Our result also found that MRPL13 significantly decreased the component of M1 macrophages, CD8+ T cells, and CD4+ T cells in the NSCLC tumor microenvironment. Yuan et al suggested that M1 macrophages could suppress tumor development by inducing apoptosis, whereas M2a/M2c macrophages can promote lung cancer invasion and xenograft tumor growth.Citation25 CD8+ T cells, an important type of immune cells, could produce cytotoxic molecules, such as perforin and granzymes, to kill tumor cells.Citation26 Activated CD8+ T cells participate in oxidative phosphorylation, glycolysis, and glutaminolysis, which are important for acquiring effector functions.Citation27 Zander et al demonstrated that CD4+ T cells might enhance the kill effect of CD8+ T cells on tumor cells with the help of IL21.Citation28

This study has some limitations.

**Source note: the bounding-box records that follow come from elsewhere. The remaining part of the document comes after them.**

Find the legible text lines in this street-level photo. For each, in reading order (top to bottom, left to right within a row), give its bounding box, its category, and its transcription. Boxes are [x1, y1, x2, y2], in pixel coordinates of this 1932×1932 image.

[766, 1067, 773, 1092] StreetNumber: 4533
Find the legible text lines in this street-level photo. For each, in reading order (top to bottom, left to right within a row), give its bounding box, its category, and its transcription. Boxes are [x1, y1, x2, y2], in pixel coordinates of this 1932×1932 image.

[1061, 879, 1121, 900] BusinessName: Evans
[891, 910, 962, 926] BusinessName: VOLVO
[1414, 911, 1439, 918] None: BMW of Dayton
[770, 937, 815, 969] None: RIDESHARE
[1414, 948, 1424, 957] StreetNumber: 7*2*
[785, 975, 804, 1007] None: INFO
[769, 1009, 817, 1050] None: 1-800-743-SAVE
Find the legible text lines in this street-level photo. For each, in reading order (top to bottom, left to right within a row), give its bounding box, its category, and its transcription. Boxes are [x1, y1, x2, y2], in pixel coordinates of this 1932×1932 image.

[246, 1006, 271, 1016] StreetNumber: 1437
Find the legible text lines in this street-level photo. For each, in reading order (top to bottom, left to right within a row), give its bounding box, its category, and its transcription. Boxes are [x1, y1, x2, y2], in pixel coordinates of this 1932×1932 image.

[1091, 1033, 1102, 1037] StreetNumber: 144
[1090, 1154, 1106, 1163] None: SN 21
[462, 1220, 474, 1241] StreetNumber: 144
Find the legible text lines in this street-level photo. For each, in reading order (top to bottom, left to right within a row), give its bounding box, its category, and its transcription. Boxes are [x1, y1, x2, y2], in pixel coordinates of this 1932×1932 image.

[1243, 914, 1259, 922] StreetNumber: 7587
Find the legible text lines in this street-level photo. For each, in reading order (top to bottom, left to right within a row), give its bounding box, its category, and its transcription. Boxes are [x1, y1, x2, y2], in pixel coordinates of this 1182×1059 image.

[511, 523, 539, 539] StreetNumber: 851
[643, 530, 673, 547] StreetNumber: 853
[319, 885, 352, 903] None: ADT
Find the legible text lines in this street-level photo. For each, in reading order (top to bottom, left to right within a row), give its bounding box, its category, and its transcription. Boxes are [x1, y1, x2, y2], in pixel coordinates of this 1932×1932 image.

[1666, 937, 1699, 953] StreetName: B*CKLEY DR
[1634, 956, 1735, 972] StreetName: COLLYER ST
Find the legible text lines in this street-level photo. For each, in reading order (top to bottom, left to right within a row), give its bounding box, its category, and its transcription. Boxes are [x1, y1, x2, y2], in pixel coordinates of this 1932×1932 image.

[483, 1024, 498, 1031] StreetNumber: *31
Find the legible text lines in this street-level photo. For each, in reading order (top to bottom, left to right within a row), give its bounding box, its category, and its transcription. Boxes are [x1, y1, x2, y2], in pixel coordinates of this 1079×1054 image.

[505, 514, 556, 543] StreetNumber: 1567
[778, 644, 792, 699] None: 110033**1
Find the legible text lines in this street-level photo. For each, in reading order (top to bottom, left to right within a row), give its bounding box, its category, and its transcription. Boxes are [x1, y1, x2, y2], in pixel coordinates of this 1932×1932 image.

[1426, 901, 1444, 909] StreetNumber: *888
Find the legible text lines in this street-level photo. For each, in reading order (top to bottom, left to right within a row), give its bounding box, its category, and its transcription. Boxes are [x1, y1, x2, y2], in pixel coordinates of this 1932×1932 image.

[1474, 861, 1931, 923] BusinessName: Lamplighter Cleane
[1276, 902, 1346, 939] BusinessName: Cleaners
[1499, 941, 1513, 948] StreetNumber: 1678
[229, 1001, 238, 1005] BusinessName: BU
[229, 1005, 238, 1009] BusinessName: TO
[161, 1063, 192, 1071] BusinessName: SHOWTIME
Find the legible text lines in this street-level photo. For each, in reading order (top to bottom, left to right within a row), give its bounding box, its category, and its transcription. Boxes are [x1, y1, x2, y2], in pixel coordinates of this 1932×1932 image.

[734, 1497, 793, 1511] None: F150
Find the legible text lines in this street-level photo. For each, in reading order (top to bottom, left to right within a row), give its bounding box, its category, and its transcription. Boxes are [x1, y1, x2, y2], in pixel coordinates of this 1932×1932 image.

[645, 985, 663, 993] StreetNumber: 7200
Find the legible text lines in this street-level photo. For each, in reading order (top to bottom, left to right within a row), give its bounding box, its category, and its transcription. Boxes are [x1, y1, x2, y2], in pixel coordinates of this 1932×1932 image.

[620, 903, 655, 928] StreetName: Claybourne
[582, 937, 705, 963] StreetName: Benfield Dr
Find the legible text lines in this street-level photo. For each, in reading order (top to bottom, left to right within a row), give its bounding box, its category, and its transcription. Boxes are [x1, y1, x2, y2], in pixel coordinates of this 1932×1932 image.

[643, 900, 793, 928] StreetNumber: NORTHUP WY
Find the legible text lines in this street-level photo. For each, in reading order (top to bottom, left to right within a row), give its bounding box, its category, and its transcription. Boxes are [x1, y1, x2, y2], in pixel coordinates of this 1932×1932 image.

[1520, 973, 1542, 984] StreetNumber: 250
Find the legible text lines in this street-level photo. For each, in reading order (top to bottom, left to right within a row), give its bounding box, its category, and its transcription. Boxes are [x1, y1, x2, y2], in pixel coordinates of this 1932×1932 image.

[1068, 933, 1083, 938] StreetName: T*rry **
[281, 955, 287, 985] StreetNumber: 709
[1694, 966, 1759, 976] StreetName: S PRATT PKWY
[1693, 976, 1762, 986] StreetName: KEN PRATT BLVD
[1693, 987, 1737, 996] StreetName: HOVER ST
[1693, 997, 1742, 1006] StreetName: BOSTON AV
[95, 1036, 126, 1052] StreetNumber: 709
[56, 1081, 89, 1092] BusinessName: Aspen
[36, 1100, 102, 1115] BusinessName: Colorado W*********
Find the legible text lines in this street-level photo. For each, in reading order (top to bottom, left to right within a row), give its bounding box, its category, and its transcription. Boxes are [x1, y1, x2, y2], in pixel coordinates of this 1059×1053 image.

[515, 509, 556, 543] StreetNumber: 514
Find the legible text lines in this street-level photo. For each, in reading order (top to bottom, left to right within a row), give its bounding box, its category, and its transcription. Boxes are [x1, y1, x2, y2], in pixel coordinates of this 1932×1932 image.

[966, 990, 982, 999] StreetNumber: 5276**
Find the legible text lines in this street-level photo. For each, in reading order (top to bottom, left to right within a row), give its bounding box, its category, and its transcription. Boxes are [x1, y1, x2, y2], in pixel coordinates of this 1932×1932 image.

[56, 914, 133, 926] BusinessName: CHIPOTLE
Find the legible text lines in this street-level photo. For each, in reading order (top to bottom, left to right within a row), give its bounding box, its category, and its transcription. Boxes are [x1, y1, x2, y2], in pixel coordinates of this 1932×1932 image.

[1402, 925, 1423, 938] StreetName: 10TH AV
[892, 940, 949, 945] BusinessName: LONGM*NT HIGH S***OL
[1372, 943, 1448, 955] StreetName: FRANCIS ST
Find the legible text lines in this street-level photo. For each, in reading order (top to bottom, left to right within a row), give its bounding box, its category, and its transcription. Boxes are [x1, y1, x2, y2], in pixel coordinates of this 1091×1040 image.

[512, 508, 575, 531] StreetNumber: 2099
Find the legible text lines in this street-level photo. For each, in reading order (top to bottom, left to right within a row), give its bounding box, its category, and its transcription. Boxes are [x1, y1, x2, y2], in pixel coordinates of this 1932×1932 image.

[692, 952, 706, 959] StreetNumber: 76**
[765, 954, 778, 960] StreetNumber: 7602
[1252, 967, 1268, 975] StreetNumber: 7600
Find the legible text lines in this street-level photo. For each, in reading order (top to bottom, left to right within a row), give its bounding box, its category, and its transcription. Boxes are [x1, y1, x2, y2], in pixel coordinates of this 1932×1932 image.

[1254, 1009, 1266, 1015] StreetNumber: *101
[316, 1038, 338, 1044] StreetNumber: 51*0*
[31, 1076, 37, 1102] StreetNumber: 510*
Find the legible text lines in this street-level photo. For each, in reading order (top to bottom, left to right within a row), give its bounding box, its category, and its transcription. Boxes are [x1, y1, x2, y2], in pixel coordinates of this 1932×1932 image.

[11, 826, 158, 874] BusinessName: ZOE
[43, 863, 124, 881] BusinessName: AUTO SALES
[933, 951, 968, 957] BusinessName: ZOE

First, the clinical information of the samples included in our analysis is limited, which would bring potential bias for the final result. Thus, detailed clinical information is needed to reduce bias in subsequent studies. Second, data obtained from TCGA were predominantly originated from Western countries. Our conclusion may not apply to Asian countries. Subsequent studies should validate these results in large Asian populations. Third, the mechanisms by which MRPL13 promoted the proliferation of lung cancer need to be further investigated.

Conclusion

We first identified MRPL13 as a prognosis-related gene in NSCLC. The qPCR and Western blot results showed that MRPL13 is highly expressed in A549 and H1299 cell lines than in normal BEAS-2B cell line. In vitro and in vivo experiments showed MRPL13 could promote proliferation in NSCLC, which has not been reported previously. The underlying interaction between MRPL13 with multiple immune cells makes it a potential target for NSCLC immunotherapy.

Disclosure

The authors report no conflicts of interest in this work.